Dataset items:
--- --- ---

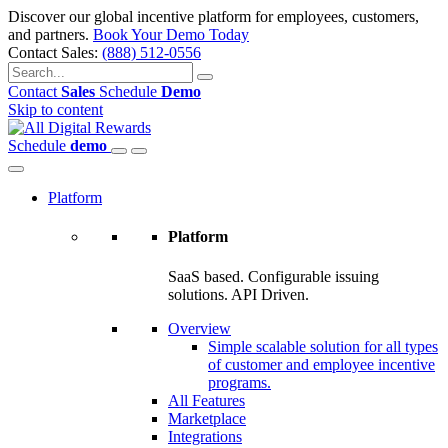
Discover our global incentive platform for employees, customers,
and partners.
Book Your Demo Today
Contact Sales:
(888) 512-0556
Contact
Sales
Schedule
Demo
Skip to content
Schedule
demo
Platform
Platform
SaaS based. Configurable issuing
solutions. API Driven.
Overview
Simple scalable solution for all types
of customer and employee incentive
programs.
All Features
Marketplace
Integrations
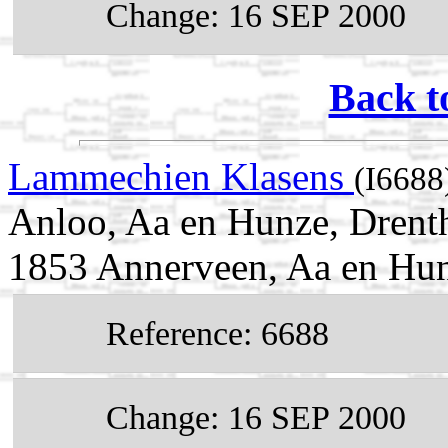
Change: 16 SEP 2000
Back t
Lammechien Klasens
(I6688
Anloo, Aa en Hunze, Drent
1853 Annerveen, Aa en Hun
Reference: 6688
Change: 16 SEP 2000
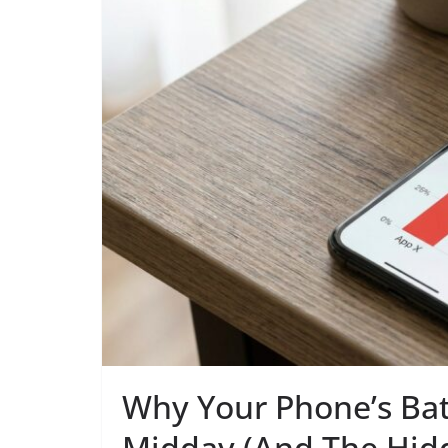
Why Your Phone’s Bat
Midday (And The Hidd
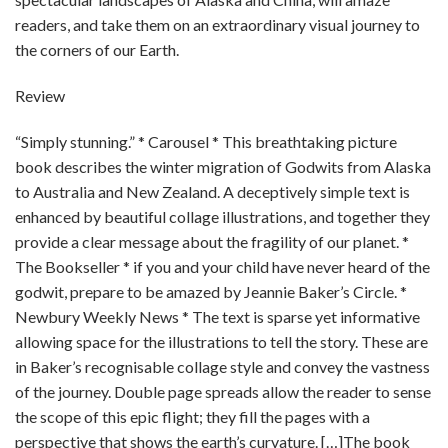
readers, and take them on an extraordinary visual journey to
the corners of our Earth.
Review
“Simply stunning.” * Carousel * This breathtaking picture
book describes the winter migration of Godwits from Alaska
to Australia and New Zealand. A deceptively simple text is
enhanced by beautiful collage illustrations, and together they
provide a clear message about the fragility of our planet. *
The Bookseller * if you and your child have never heard of the
godwit, prepare to be amazed by Jeannie Baker’s Circle. *
Newbury Weekly News * The text is sparse yet informative
allowing space for the illustrations to tell the story. These are
in Baker’s recognisable collage style and convey the vastness
of the journey. Double page spreads allow the reader to sense
the scope of this epic flight; they fill the pages with a
perspective that shows the earth’s curvature. […]The book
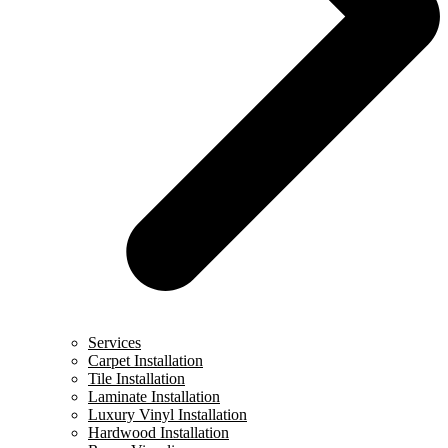
Services
Carpet Installation
Tile Installation
Laminate Installation
Luxury Vinyl Installation
Hardwood Installation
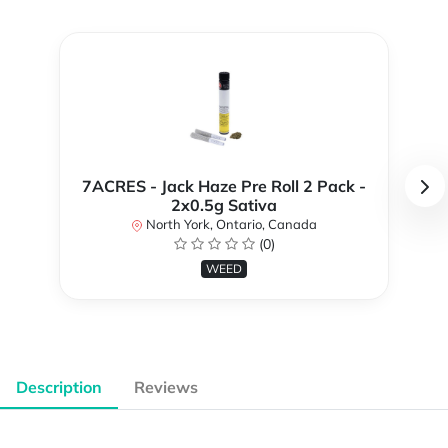
7ACRES - Jack Haze Pre Roll 2 Pack -
2x0.5g Sativa
North York, Ontario, Canada
(0)
WEED
Description
Reviews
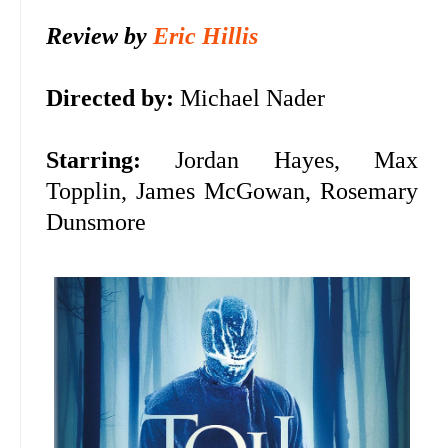
Review by
Eric Hillis
Directed by:
Michael Nader
Starring:
Jordan Hayes, Max
Topplin, James McGowan, Rosemary
Dunsmore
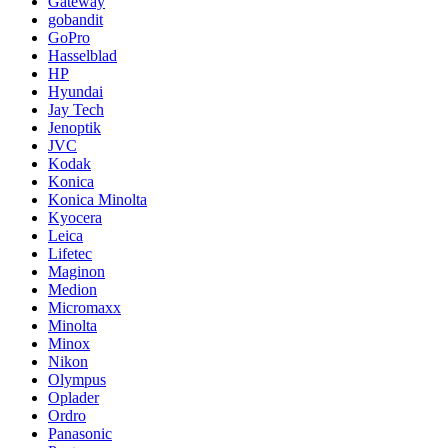
Gateway
gobandit
GoPro
Hasselblad
HP
Hyundai
Jay Tech
Jenoptik
JVC
Kodak
Konica
Konica Minolta
Kyocera
Leica
Lifetec
Maginon
Medion
Micromaxx
Minolta
Minox
Nikon
Olympus
Oplader
Ordro
Panasonic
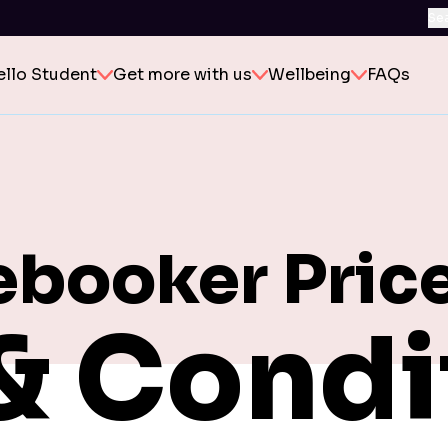
Se
ello Student
Get more with us
Wellbeing
FAQs
ebooker Pric
& Condi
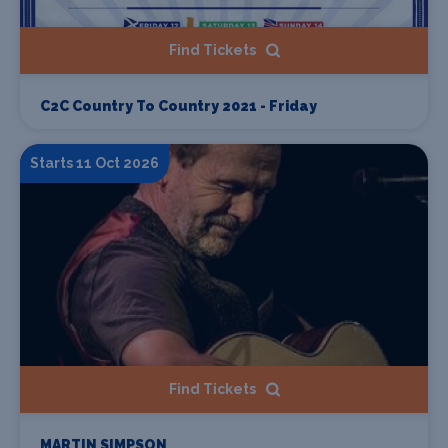
Find Tickets
C2C Country To Country 2021 - Friday
Starts 11 Oct 2026
Find Tickets
MARTIN SIMPSON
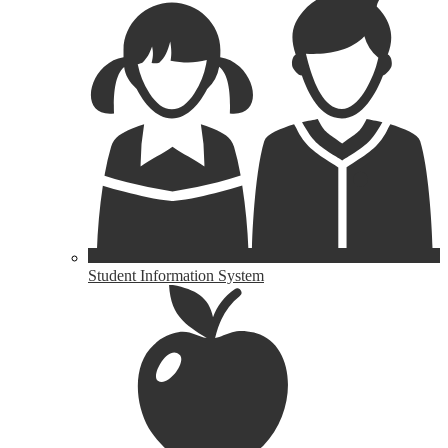
Student Information System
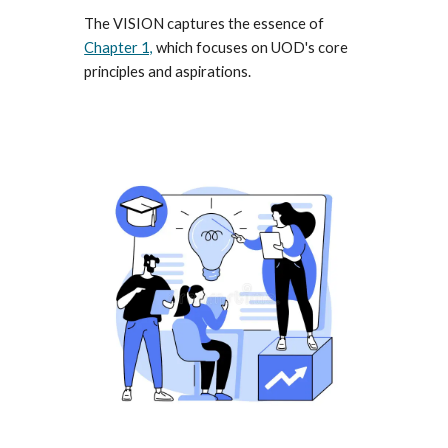
The VISION captures the essence of
Chapter 1,
which focuses on U
O
D's core
principles and aspirations.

--- --- ---

TASK ▸ No picture is to appear in the copy; every entry above is otherwise to be printed verbatim.

TASK SOLUTION ▸
Discover our global incentive platform for employees, customers,
and partners.
Book Your Demo Today
Contact Sales:
(888) 512-0556
Contact
Sales
Schedule
Demo
Skip to content
Schedule
demo
Platform
Platform
SaaS based. Configurable issuing
solutions. API Driven.
Overview
Simple scalable solution for all types
of customer and employee incentive
programs.
All Features
Marketplace
Integrations
Change: 16 SEP 2000
Back t
Lammechien Klasens
(I6688
Anloo, Aa en Hunze, Drent
1853 Annerveen, Aa en Hun
Reference: 6688
Change: 16 SEP 2000
Why Your Phone’s Bat
Midday (And The Hidd
readers, and take them on an extraordinary visual journey to
the corners of our Earth.
Review
“Simply stunning.” * Carousel * This breathtaking picture
book describes the winter migration of Godwits from Alaska
to Australia and New Zealand. A deceptively simple text is
enhanced by beautiful collage illustrations, and together they
provide a clear message about the fragility of our planet. *
The Bookseller * if you and your child have never heard of the
godwit, prepare to be amazed by Jeannie Baker’s Circle. *
Newbury Weekly News * The text is sparse yet informative
allowing space for the illustrations to tell the story. These are
in Baker’s recognisable collage style and convey the vastness
of the journey. Double page spreads allow the reader to sense
the scope of this epic flight; they fill the pages with a
perspective that shows the earth’s curvature. […]The book
Services
Carpet Installation
Tile Installation
Laminate Installation
Luxury Vinyl Installation
Hardwood Installation
7ACRES - Jack Haze Pre Roll 2 Pack -
2x0.5g Sativa
North York, Ontario, Canada
(0)
WEED
Description
Reviews
Review by
Eric Hillis
Directed by:
Michael Nader
Starring:
Jordan Hayes, Max
Topplin, James McGowan, Rosemary
Dunsmore
Gateway
gobandit
GoPro
Hasselblad
HP
Hyundai
Jay Tech
Jenoptik
JVC
Kodak
Konica
Konica Minolta
Kyocera
Leica
Lifetec
Maginon
Medion
Micromaxx
Minolta
Minox
Nikon
Olympus
Oplader
Ordro
Panasonic
Se
ello Student
Get more with us
Wellbeing
FAQs
ebooker Pric
& Condi
Find Tickets
C2C Country To Country 2021 - Friday
Starts 11 Oct 2026
Find Tickets
MARTIN SIMPSON
Student Information System
The VISION captures the essence of
Chapter 1,
which focuses on U
O
D's core
principles and aspirations.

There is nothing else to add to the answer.